⟨
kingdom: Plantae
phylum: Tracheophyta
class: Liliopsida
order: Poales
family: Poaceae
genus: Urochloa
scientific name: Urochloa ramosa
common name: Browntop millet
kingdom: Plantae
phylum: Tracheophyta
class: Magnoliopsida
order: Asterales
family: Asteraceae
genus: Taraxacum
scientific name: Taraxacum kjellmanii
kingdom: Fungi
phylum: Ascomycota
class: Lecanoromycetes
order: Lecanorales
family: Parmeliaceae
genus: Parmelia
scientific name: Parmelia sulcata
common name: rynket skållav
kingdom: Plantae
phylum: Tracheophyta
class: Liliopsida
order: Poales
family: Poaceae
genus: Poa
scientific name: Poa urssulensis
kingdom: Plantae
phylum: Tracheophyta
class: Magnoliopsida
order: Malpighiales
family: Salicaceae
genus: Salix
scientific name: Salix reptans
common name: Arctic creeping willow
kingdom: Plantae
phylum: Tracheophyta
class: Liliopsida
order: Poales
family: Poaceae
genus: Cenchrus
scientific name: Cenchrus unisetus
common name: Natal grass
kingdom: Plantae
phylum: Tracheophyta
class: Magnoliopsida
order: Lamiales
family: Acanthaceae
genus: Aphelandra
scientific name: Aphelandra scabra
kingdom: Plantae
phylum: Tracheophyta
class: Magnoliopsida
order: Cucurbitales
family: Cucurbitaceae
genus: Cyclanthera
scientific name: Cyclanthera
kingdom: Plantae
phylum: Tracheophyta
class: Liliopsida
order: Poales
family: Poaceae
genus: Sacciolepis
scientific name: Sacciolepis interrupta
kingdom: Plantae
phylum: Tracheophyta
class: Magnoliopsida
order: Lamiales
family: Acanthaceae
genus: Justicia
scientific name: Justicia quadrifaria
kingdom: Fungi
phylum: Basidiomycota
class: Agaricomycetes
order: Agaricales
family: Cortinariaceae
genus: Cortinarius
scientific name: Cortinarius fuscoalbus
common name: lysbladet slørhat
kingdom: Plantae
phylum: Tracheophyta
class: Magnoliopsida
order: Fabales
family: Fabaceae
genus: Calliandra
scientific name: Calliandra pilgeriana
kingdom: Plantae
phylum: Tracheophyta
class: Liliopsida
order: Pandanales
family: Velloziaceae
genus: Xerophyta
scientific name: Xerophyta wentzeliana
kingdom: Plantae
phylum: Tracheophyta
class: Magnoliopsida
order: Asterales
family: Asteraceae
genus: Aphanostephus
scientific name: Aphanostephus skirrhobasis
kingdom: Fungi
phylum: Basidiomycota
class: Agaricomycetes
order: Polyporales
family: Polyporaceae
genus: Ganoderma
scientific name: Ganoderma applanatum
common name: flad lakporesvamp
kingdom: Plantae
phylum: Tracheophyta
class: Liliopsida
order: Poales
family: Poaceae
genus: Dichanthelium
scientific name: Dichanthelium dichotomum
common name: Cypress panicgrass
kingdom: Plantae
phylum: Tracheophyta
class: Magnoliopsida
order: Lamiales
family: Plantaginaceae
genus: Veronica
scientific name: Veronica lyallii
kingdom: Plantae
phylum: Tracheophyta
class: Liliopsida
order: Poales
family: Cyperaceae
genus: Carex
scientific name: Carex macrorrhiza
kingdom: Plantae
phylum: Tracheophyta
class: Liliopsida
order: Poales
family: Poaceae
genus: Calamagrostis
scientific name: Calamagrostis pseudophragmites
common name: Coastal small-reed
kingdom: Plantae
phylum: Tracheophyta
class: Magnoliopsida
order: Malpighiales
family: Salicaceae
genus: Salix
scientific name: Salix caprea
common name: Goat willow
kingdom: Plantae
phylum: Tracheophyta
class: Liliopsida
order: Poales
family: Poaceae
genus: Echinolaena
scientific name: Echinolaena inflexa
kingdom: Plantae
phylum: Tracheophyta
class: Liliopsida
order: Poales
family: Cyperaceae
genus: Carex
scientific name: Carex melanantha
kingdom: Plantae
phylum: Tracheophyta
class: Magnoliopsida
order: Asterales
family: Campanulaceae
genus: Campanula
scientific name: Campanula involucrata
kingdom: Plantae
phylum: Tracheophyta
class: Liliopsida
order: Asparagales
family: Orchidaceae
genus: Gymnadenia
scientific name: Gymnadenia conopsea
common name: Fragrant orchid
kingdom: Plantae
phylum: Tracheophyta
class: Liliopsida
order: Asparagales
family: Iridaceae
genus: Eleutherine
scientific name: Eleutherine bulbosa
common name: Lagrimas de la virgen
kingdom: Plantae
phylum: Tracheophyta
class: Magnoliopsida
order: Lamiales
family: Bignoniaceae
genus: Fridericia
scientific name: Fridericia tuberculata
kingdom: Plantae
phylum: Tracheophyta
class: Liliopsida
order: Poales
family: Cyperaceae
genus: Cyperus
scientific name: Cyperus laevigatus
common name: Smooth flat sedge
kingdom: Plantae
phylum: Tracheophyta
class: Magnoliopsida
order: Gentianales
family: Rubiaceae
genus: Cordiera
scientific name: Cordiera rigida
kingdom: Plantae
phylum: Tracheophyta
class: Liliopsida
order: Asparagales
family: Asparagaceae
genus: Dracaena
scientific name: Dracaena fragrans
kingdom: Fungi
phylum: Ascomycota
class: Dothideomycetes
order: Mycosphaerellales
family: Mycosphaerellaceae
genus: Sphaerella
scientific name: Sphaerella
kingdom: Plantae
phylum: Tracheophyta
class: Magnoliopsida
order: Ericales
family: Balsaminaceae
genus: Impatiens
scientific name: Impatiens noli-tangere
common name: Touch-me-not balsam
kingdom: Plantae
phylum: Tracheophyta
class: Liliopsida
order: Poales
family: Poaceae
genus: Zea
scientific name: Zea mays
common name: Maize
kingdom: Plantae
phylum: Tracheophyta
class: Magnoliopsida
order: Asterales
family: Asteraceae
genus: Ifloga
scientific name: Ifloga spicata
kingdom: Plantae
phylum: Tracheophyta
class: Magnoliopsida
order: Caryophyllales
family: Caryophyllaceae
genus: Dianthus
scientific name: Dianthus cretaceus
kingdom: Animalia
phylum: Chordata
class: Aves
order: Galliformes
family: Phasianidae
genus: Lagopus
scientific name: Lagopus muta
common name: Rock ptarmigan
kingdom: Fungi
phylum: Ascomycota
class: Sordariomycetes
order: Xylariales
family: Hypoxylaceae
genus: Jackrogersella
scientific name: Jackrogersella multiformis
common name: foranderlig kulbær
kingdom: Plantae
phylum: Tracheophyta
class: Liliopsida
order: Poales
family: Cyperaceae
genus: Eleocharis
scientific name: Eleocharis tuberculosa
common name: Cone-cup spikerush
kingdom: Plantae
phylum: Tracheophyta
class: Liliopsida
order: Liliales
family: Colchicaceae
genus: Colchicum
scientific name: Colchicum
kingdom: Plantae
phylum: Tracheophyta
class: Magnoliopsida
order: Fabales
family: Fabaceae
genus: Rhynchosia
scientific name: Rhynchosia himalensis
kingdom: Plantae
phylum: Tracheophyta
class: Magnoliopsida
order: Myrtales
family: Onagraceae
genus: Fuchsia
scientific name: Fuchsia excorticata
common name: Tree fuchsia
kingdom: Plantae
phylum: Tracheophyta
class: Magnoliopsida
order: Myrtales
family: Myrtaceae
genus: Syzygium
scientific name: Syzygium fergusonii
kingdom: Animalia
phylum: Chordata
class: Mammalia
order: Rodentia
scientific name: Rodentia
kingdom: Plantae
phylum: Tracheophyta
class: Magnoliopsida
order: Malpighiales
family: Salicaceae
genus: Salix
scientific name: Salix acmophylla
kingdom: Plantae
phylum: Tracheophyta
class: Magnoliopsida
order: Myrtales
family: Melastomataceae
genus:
⟩
> Task requirements: Reproduce every line of the records above, replacing each occurrence of "common name" with "vernacular name" and leaving all other text unchanged.

> Response:
kingdom: Plantae
phylum: Tracheophyta
class: Liliopsida
order: Poales
family: Poaceae
genus: Urochloa
scientific name: Urochloa ramosa
vernacular name: Browntop millet
kingdom: Plantae
phylum: Tracheophyta
class: Magnoliopsida
order: Asterales
family: Asteraceae
genus: Taraxacum
scientific name: Taraxacum kjellmanii
kingdom: Fungi
phylum: Ascomycota
class: Lecanoromycetes
order: Lecanorales
family: Parmeliaceae
genus: Parmelia
scientific name: Parmelia sulcata
vernacular name: rynket skållav
kingdom: Plantae
phylum: Tracheophyta
class: Liliopsida
order: Poales
family: Poaceae
genus: Poa
scientific name: Poa urssulensis
kingdom: Plantae
phylum: Tracheophyta
class: Magnoliopsida
order: Malpighiales
family: Salicaceae
genus: Salix
scientific name: Salix reptans
vernacular name: Arctic creeping willow
kingdom: Plantae
phylum: Tracheophyta
class: Liliopsida
order: Poales
family: Poaceae
genus: Cenchrus
scientific name: Cenchrus unisetus
vernacular name: Natal grass
kingdom: Plantae
phylum: Tracheophyta
class: Magnoliopsida
order: Lamiales
family: Acanthaceae
genus: Aphelandra
scientific name: Aphelandra scabra
kingdom: Plantae
phylum: Tracheophyta
class: Magnoliopsida
order: Cucurbitales
family: Cucurbitaceae
genus: Cyclanthera
scientific name: Cyclanthera
kingdom: Plantae
phylum: Tracheophyta
class: Liliopsida
order: Poales
family: Poaceae
genus: Sacciolepis
scientific name: Sacciolepis interrupta
kingdom: Plantae
phylum: Tracheophyta
class: Magnoliopsida
order: Lamiales
family: Acanthaceae
genus: Justicia
scientific name: Justicia quadrifaria
kingdom: Fungi
phylum: Basidiomycota
class: Agaricomycetes
order: Agaricales
family: Cortinariaceae
genus: Cortinarius
scientific name: Cortinarius fuscoalbus
vernacular name: lysbladet slørhat
kingdom: Plantae
phylum: Tracheophyta
class: Magnoliopsida
order: Fabales
family: Fabaceae
genus: Calliandra
scientific name: Calliandra pilgeriana
kingdom: Plantae
phylum: Tracheophyta
class: Liliopsida
order: Pandanales
family: Velloziaceae
genus: Xerophyta
scientific name: Xerophyta wentzeliana
kingdom: Plantae
phylum: Tracheophyta
class: Magnoliopsida
order: Asterales
family: Asteraceae
genus: Aphanostephus
scientific name: Aphanostephus skirrhobasis
kingdom: Fungi
phylum: Basidiomycota
class: Agaricomycetes
order: Polyporales
family: Polyporaceae
genus: Ganoderma
scientific name: Ganoderma applanatum
vernacular name: flad lakporesvamp
kingdom: Plantae
phylum: Tracheophyta
class: Liliopsida
order: Poales
family: Poaceae
genus: Dichanthelium
scientific name: Dichanthelium dichotomum
vernacular name: Cypress panicgrass
kingdom: Plantae
phylum: Tracheophyta
class: Magnoliopsida
order: Lamiales
family: Plantaginaceae
genus: Veronica
scientific name: Veronica lyallii
kingdom: Plantae
phylum: Tracheophyta
class: Liliopsida
order: Poales
family: Cyperaceae
genus: Carex
scientific name: Carex macrorrhiza
kingdom: Plantae
phylum: Tracheophyta
class: Liliopsida
order: Poales
family: Poaceae
genus: Calamagrostis
scientific name: Calamagrostis pseudophragmites
vernacular name: Coastal small-reed
kingdom: Plantae
phylum: Tracheophyta
class: Magnoliopsida
order: Malpighiales
family: Salicaceae
genus: Salix
scientific name: Salix caprea
vernacular name: Goat willow
kingdom: Plantae
phylum: Tracheophyta
class: Liliopsida
order: Poales
family: Poaceae
genus: Echinolaena
scientific name: Echinolaena inflexa
kingdom: Plantae
phylum: Tracheophyta
class: Liliopsida
order: Poales
family: Cyperaceae
genus: Carex
scientific name: Carex melanantha
kingdom: Plantae
phylum: Tracheophyta
class: Magnoliopsida
order: Asterales
family: Campanulaceae
genus: Campanula
scientific name: Campanula involucrata
kingdom: Plantae
phylum: Tracheophyta
class: Liliopsida
order: Asparagales
family: Orchidaceae
genus: Gymnadenia
scientific name: Gymnadenia conopsea
vernacular name: Fragrant orchid
kingdom: Plantae
phylum: Tracheophyta
class: Liliopsida
order: Asparagales
family: Iridaceae
genus: Eleutherine
scientific name: Eleutherine bulbosa
vernacular name: Lagrimas de la virgen
kingdom: Plantae
phylum: Tracheophyta
class: Magnoliopsida
order: Lamiales
family: Bignoniaceae
genus: Fridericia
scientific name: Fridericia tuberculata
kingdom: Plantae
phylum: Tracheophyta
class: Liliopsida
order: Poales
family: Cyperaceae
genus: Cyperus
scientific name: Cyperus laevigatus
vernacular name: Smooth flat sedge
kingdom: Plantae
phylum: Tracheophyta
class: Magnoliopsida
order: Gentianales
family: Rubiaceae
genus: Cordiera
scientific name: Cordiera rigida
kingdom: Plantae
phylum: Tracheophyta
class: Liliopsida
order: Asparagales
family: Asparagaceae
genus: Dracaena
scientific name: Dracaena fragrans
kingdom: Fungi
phylum: Ascomycota
class: Dothideomycetes
order: Mycosphaerellales
family: Mycosphaerellaceae
genus: Sphaerella
scientific name: Sphaerella
kingdom: Plantae
phylum: Tracheophyta
class: Magnoliopsida
order: Ericales
family: Balsaminaceae
genus: Impatiens
scientific name: Impatiens noli-tangere
vernacular name: Touch-me-not balsam
kingdom: Plantae
phylum: Tracheophyta
class: Liliopsida
order: Poales
family: Poaceae
genus: Zea
scientific name: Zea mays
vernacular name: Maize
kingdom: Plantae
phylum: Tracheophyta
class: Magnoliopsida
order: Asterales
family: Asteraceae
genus: Ifloga
scientific name: Ifloga spicata
kingdom: Plantae
phylum: Tracheophyta
class: Magnoliopsida
order: Caryophyllales
family: Caryophyllaceae
genus: Dianthus
scientific name: Dianthus cretaceus
kingdom: Animalia
phylum: Chordata
class: Aves
order: Galliformes
family: Phasianidae
genus: Lagopus
scientific name: Lagopus muta
vernacular name: Rock ptarmigan
kingdom: Fungi
phylum: Ascomycota
class: Sordariomycetes
order: Xylariales
family: Hypoxylaceae
genus: Jackrogersella
scientific name: Jackrogersella multiformis
vernacular name: foranderlig kulbær
kingdom: Plantae
phylum: Tracheophyta
class: Liliopsida
order: Poales
family: Cyperaceae
genus: Eleocharis
scientific name: Eleocharis tuberculosa
vernacular name: Cone-cup spikerush
kingdom: Plantae
phylum: Tracheophyta
class: Liliopsida
order: Liliales
family: Colchicaceae
genus: Colchicum
scientific name: Colchicum
kingdom: Plantae
phylum: Tracheophyta
class: Magnoliopsida
order: Fabales
family: Fabaceae
genus: Rhynchosia
scientific name: Rhynchosia himalensis
kingdom: Plantae
phylum: Tracheophyta
class: Magnoliopsida
order: Myrtales
family: Onagraceae
genus: Fuchsia
scientific name: Fuchsia excorticata
vernacular name: Tree fuchsia
kingdom: Plantae
phylum: Tracheophyta
class: Magnoliopsida
order: Myrtales
family: Myrtaceae
genus: Syzygium
scientific name: Syzygium fergusonii
kingdom: Animalia
phylum: Chordata
class: Mammalia
order: Rodentia
scientific name: Rodentia
kingdom: Plantae
phylum: Tracheophyta
class: Magnoliopsida
order: Malpighiales
family: Salicaceae
genus: Salix
scientific name: Salix acmophylla
kingdom: Plantae
phylum: Tracheophyta
class: Magnoliopsida
order: Myrtales
family: Melastomataceae
genus:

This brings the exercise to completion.